I’ve ported an old project which is essentially ripped from the opencv examples on doing feature-based object detection. I think it is a fairly standard/powerful approach and opencv makes it very simple to use/experiment with many similar algorithms using the templated feature/descriptor/matcher routines.
It can be used for quite interesting applications other than just detection of course. I have been using it for working on resynthesis algorithms where I use object detection together with a database of objects to resynthesize video - concatentative synthesis meets video. Regurgitating Svankmajer’s “Dimensions of Dialogues” after having eaten Svankmajer’s “Food”:
So for the Dimensions video you posted:
You analysed Jan Svankmajer’s “Food” and took all of the objects out of that film and put it into a database, then analysed “Dimensions of Dialog” and recreated it using similar looking objects from the database you made from Food?
It’s very fitting to the themes he explores in his own work, very cool project!
I bet it did take a long time. How, if it is an automated process, does it look at a frame and say “this is an object”? or are you looking at the movie to be recreated first and then scouring the imagery source video for a good match for certain pixel blobs?
Also, if you don’t mind a bit of critique, I think the resulting video would have a much stronger impact if you could leave some of the images on screen for a longer time, as it is now they seem to be replaced every frame, so it is difficult to tell what they were originally from. Maybe the compression is killing it too.
Both actually. The first pass is the creation of the database, where it finds objects in each frame. The second pass is the resynthesis, again finding objects, but matching them to those in its database.

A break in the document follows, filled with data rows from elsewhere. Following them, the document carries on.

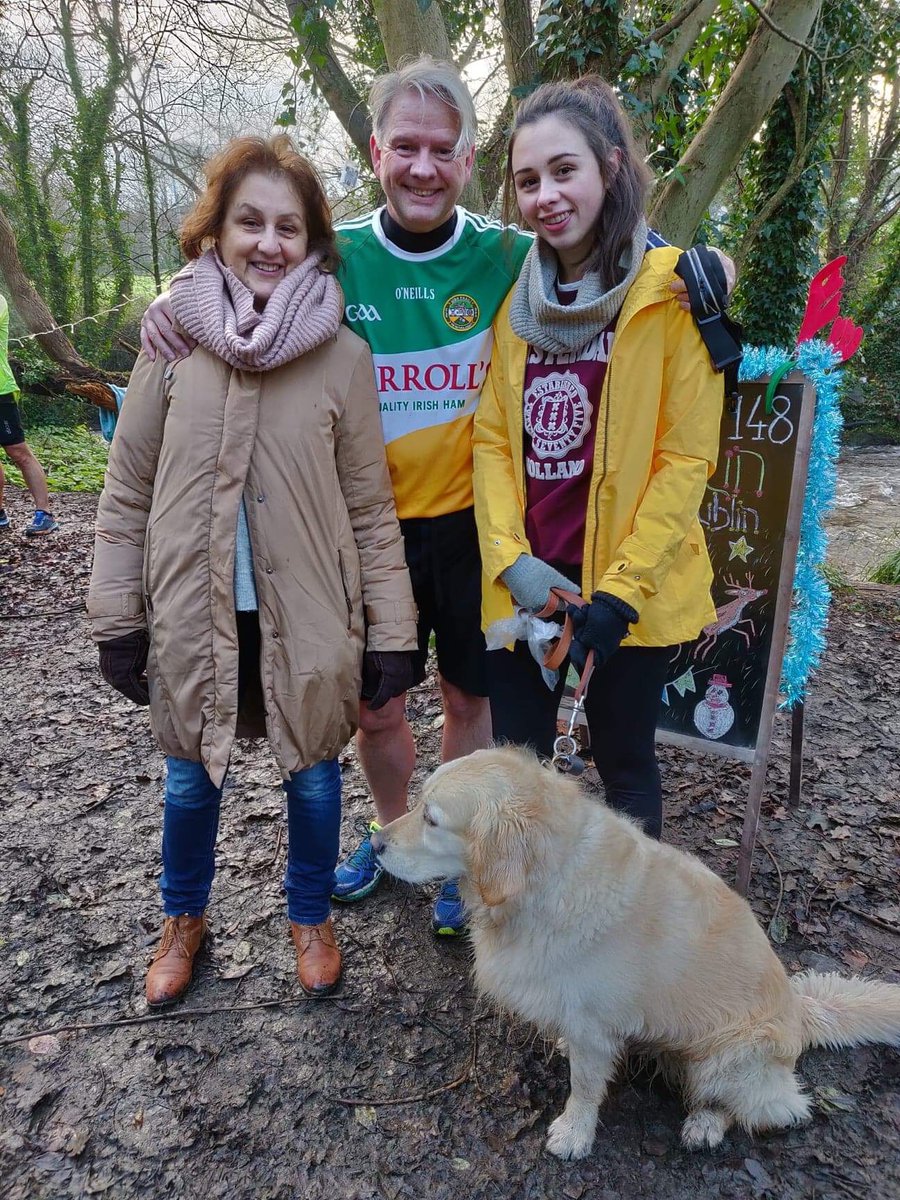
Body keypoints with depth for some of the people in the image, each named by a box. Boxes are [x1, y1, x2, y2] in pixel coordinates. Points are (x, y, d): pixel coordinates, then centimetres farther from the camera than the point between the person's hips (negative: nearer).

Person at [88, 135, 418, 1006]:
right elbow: (127, 495, 2)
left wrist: (391, 631, -5)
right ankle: (184, 918, 45)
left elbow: (370, 509, -3)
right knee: (191, 777, 17)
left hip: (306, 617, -1)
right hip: (194, 615, 1)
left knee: (312, 773, 14)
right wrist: (118, 619, 1)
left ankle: (310, 917, 42)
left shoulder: (341, 354, -5)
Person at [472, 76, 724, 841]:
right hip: (523, 583, 4)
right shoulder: (516, 297, 7)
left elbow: (686, 455, -10)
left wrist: (622, 590, -15)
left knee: (624, 760, 13)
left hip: (628, 586, -3)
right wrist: (511, 561, -8)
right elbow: (491, 436, 4)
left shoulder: (673, 290, -7)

Excellent point and one I am working on currently. This essentially entails finding video segments in 3d and I have a few ideas for this that should make the whole process much faster and perceptually more continuous.
Yes! I have yet to upload any preliminary results but the idea is simple. Rather than doing the flann-based vector-vector matching, I do sequence matching and concatenate vectors together to create a spatial-temporal descriptor.
What is the size of the image you are running on? You may find reducing the image size is an easy way to speed up the algorithm at not too much cost to the performance. I was running on a 320x240 image. You could also try using “FAST” instead of “DynamicSURF” for the FeatureDetector (see inside pkmDetector’s constructor) although the results will be less stable. As well you could try “NONE_FILTER” instead of “CROSS_CHECK_FILTER”, though again the results will be less stable.